# Data excerpts
+++++
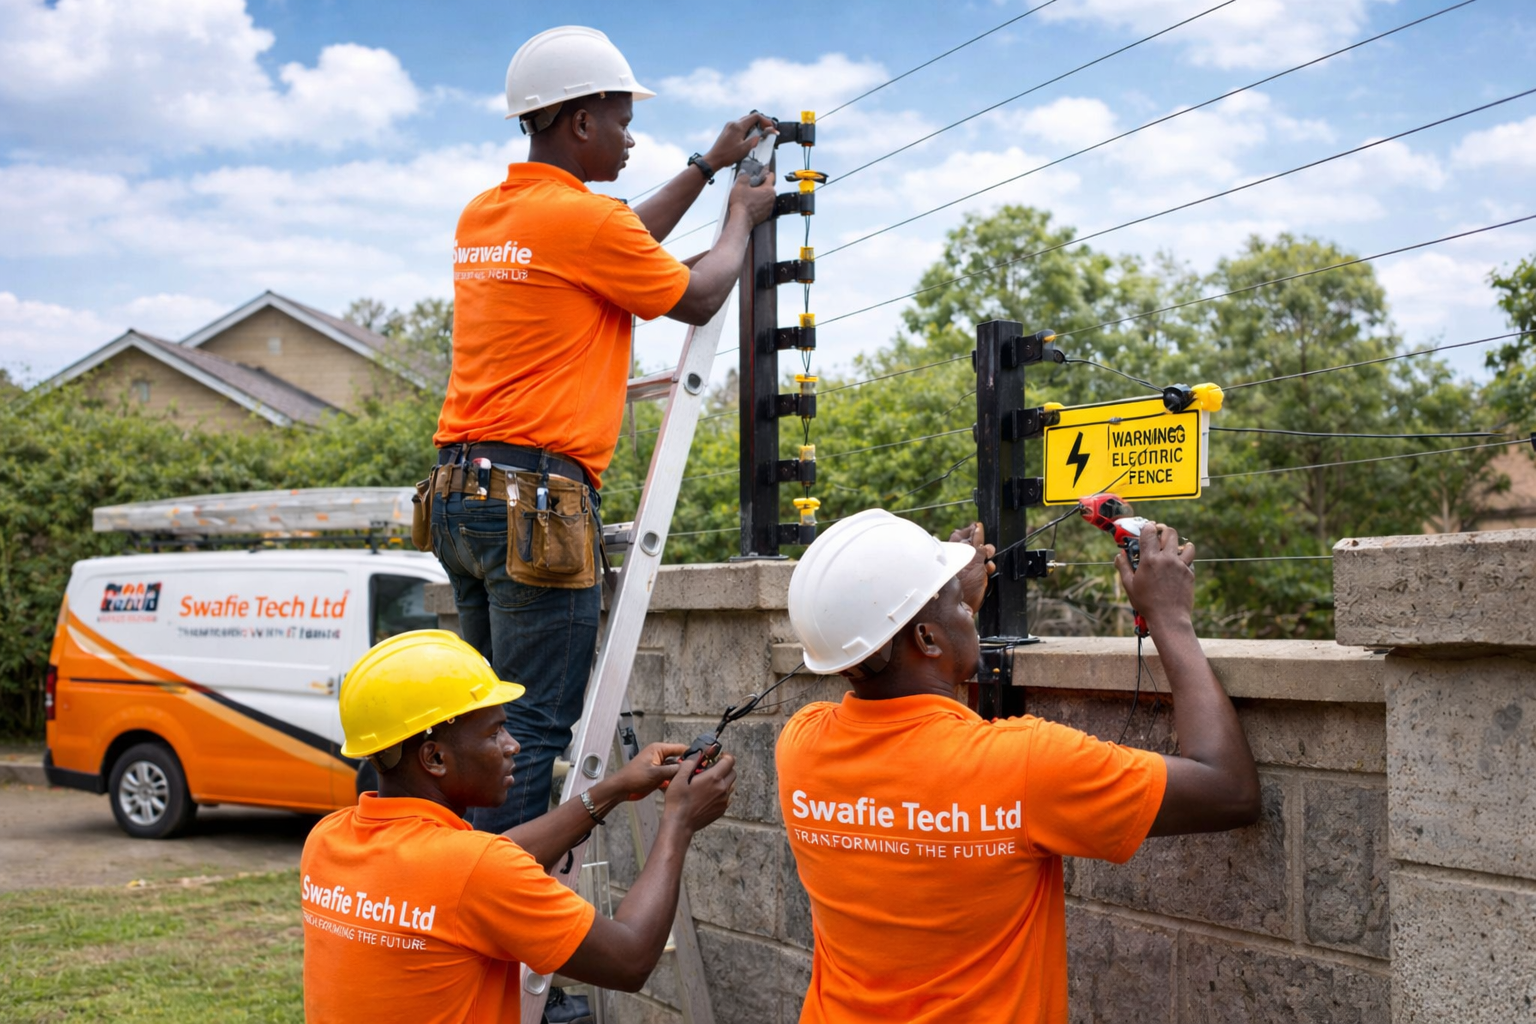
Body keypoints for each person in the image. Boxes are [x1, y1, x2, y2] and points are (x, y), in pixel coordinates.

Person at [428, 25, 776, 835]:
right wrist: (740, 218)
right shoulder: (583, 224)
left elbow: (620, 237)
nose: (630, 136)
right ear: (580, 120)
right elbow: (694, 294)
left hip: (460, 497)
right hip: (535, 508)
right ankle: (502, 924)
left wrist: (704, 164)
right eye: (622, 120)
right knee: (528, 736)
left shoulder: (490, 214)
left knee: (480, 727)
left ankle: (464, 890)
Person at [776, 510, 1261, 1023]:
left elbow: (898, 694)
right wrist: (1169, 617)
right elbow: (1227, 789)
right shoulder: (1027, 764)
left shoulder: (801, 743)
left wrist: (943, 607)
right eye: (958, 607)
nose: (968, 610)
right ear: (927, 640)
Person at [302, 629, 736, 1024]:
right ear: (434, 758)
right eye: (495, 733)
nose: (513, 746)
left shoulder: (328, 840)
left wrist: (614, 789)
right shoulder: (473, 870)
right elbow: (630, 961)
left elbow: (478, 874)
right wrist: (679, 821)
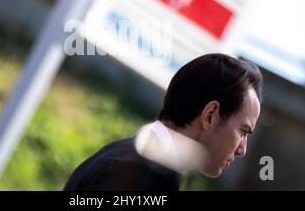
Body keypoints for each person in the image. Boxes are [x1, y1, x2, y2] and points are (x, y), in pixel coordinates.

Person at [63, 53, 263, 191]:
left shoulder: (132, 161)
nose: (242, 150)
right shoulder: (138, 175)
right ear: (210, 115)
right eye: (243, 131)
+++++
# What this task involves
Retype the records above line for line and exactly, omitting their pictures.

# Exercise answer
Body keypoints for each person in the image. Boxes are [x1, y1, x2, y2] and points are (x, y), in pixel coordinates.

Person at [428, 25, 776, 835]:
right wrist: (740, 218)
right shoulder: (583, 224)
left elbow: (620, 237)
nose: (630, 136)
right ear: (580, 120)
right elbow: (694, 294)
left hip: (460, 497)
right hip: (535, 508)
right ankle: (502, 924)
left wrist: (704, 164)
right eye: (622, 120)
right knee: (528, 736)
left shoulder: (490, 214)
left knee: (480, 727)
left ankle: (464, 890)
Person at [776, 510, 1261, 1023]:
left elbow: (898, 694)
right wrist: (1169, 617)
right elbow: (1227, 789)
right shoulder: (1027, 764)
left shoulder: (801, 743)
left wrist: (943, 607)
right eye: (958, 607)
nose: (968, 610)
right ear: (927, 640)
Person at [302, 629, 736, 1024]:
right ear: (434, 758)
right eye: (495, 733)
nose: (513, 746)
left shoulder: (328, 840)
left wrist: (614, 789)
right shoulder: (473, 870)
right elbow: (630, 961)
left elbow: (478, 874)
right wrist: (679, 821)
Body keypoints for each person in the image. Boxes are [x1, y1, x2, y2] and points are (x, y), in pixel coordinates.

Person at [63, 53, 263, 191]:
left shoulder: (132, 161)
nose: (242, 150)
right shoulder: (138, 175)
right ear: (210, 115)
right eye: (243, 131)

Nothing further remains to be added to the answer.